De acordo com a Constituição Federal, sobre os direitos e deveres individuais e coletivos, todos são iguais perante a lei, sem distinção de qualquer natureza, garantindo-se aos brasileiros e aos estrangeiros residentes no País a inviolabilidade do direito à vida, à liberdade, à igualdade, à segurança e à propriedade, nos termos seguintes, entre outros: I. É garantido o direito de propriedade. II. A lei estabelecerá o procedimento para desapropriação por necessidade ou utilidade pública, ou por interesse pessoal, mediante ulterior indenização em dinheiro, ressalvados os casos previstos nesta Constituição. III. No caso de iminente perigo público, a autoridade competente poderá usar de propriedade particular, assegurada ao proprietário indenização prévia. Está(ão) CORRETO(S):
- A)Somente o item I.
Correta, porque o art. 5º, XXII, da CF garante expressamente o direito de propriedade.
- B)Somente o item III.
Errada, porque o uso de propriedade particular em perigo público gera indenização posterior, e não prévia.
- C)Somente os itens I e II.
Errada, porque o item II está incorreto ao falar em desapropriação por interesse pessoal e em indenização ulterior.
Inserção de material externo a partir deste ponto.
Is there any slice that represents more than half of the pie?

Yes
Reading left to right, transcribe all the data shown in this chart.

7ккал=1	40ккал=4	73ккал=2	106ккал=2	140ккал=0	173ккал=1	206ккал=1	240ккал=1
- D)Somente os itens II e III.
Errada, porque tanto o item II quanto o III contrariam a redação constitucional.
- E)Todos os itens.
Errada, porque os itens II e III têm erros de conteúdo e de redação em relação à CF/88.
Gabarito: A
A Constituição Federal protege o direito de propriedade, mas esse direito não é absoluto: ele convive com limitações como desapropriação, requisição administrativa e função social da propriedade. No art. 5º, XXII, a CF/88 afirma expressamente que é garantido o direito de propriedade. Isso já torna o item I correto. O item II está errado porque a desapropriação, em regra, ocorre por necessidade ou utilidade pública, ou por interesse social, e não por interesse pessoal. Além disso, a indenização deve ser prévia e justa, em dinheiro, e não "ulterior". Aqui a banca misturou conceitos e trocou o motivo da desapropriação e a forma de pagamento. O item III também está errado. No caso de iminente perigo público, a autoridade pode usar propriedade particular, mas a indenização não é prévia: ela será posterior, se houver dano. Isso está no art. 5º, XXV, da Constituição. Por isso, somente o item I está correto, que é exatamente o gabarito A. É uma questão clássica de atenção ao texto constitucional: uma palavrinha trocada já derruba o item.